WarningExamples of indication expansions relevant to UK Biobank studies
Drug class Original indication New indication Approximate date
SGLT2 inhibitors (e.g. empagliflozin, dapagliflozin) Type 2 diabetes Heart failure, chronic kidney disease 2020
GLP-1 agonists (e.g. semaglutide, liraglutide) Type 2 diabetes Obesity 2020–2021
Methotrexate Cancer Rheumatoid arthritis, psoriasis Expanded progressively
Beta-blockers (e.g. bisoprolol) Hypertension Heart failure Late 1990s
Aspirin Pain / fever Cardiovascular prevention 1980s onwards

If your study period spans a change in approved indications, consider applying a date cutoff: include only prescriptions issued before the new indication became common, or stratify your analysis by period.


Part 3: Going further

Non-diagnostic code lists

For some research questions you may want to exclude events that represent administrative activity (e.g. annual review codes, referral codes) rather than a genuine diagnosis. These can be included in your code list with a distinct condition label (e.g. "condition_admin") and filtered out after extraction.

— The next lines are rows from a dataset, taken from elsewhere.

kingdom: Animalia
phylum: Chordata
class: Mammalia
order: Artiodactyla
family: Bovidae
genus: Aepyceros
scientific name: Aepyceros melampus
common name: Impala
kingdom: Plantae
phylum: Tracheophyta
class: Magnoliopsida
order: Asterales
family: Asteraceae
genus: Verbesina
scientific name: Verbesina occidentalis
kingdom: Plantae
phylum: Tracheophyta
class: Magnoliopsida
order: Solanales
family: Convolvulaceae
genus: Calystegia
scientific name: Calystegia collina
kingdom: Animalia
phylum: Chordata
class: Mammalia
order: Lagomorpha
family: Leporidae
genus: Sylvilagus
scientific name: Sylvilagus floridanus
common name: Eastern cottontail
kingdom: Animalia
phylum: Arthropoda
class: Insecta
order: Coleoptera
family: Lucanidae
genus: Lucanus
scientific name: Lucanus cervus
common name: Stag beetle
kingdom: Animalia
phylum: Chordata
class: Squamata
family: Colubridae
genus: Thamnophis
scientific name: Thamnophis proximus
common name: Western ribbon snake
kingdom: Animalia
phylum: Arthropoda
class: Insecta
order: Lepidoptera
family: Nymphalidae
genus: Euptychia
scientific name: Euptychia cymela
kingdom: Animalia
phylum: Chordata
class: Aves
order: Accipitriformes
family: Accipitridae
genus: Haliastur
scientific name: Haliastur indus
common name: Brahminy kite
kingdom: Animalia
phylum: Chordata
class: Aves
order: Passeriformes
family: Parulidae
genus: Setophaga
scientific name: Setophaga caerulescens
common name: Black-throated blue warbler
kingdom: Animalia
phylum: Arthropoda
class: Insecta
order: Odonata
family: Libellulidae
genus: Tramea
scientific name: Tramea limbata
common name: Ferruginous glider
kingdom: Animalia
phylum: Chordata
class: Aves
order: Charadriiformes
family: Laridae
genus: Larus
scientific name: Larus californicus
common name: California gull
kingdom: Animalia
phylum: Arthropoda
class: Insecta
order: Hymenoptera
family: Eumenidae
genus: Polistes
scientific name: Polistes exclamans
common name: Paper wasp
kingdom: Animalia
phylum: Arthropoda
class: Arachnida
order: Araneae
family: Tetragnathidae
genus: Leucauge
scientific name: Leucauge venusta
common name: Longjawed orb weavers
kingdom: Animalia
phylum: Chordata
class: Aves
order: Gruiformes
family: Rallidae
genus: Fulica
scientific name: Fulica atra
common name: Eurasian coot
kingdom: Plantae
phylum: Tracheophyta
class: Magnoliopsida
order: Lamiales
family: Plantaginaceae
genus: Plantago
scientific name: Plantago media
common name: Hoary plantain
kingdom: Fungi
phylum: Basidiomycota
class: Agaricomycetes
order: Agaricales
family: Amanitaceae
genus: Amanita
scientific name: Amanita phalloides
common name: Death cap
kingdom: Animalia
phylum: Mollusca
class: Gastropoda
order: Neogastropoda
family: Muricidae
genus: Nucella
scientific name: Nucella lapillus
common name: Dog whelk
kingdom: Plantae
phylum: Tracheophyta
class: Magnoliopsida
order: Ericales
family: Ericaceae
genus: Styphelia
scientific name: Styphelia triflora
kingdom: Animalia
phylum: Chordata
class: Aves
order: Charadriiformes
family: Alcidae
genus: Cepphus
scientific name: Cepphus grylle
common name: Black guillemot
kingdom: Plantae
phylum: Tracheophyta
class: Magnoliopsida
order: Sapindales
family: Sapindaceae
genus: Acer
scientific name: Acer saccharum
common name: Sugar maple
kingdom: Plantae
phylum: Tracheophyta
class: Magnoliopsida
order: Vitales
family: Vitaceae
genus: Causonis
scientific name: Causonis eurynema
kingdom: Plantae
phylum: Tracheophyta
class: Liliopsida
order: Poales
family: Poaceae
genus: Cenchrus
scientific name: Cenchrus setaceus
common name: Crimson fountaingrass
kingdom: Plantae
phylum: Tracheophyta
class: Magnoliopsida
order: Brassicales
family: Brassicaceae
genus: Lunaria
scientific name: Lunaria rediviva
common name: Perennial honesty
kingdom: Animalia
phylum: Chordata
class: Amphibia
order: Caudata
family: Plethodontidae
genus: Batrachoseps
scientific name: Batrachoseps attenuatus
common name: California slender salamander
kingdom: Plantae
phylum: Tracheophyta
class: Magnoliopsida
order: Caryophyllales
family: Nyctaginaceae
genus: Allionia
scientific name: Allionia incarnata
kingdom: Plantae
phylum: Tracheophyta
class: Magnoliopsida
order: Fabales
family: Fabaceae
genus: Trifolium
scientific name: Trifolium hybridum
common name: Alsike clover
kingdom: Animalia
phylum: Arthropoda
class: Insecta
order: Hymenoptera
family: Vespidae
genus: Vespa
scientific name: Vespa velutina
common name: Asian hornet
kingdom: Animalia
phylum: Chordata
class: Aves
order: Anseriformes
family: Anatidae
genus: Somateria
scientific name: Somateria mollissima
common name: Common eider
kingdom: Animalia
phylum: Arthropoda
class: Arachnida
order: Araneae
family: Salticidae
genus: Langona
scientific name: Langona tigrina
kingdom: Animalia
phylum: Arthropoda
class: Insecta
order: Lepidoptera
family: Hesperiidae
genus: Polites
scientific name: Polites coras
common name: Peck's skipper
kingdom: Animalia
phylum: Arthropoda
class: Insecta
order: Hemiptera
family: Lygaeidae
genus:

Delivery and procedure codes

If your study excludes events during pregnancy or within a window around a surgical procedure, you can build a separate code list for those events following the same CSV schema, extract them with extract_diagnoses.R, and use the resulting dates to define exclusion windows.

Classifying diabetes in UK Biobank

If your research question involves identifying and classifying diabetes cases (type 1, type 2, or other) from UK Biobank linked records, a dedicated R package has been developed at Steno Diabetes Center Aarhus:

UKDC — UK Diabetes Classifier Currently available at: https://github.com/steno-aarhus/UKDC (formal publication forthcoming)

UKDC handles GP diagnosis extraction, HES extraction, prescription classification, pregnancy exclusion, and type classification in a single workflow. The extraction scripts in this guide are general-purpose equivalents of its core extraction functions, designed to work for any condition.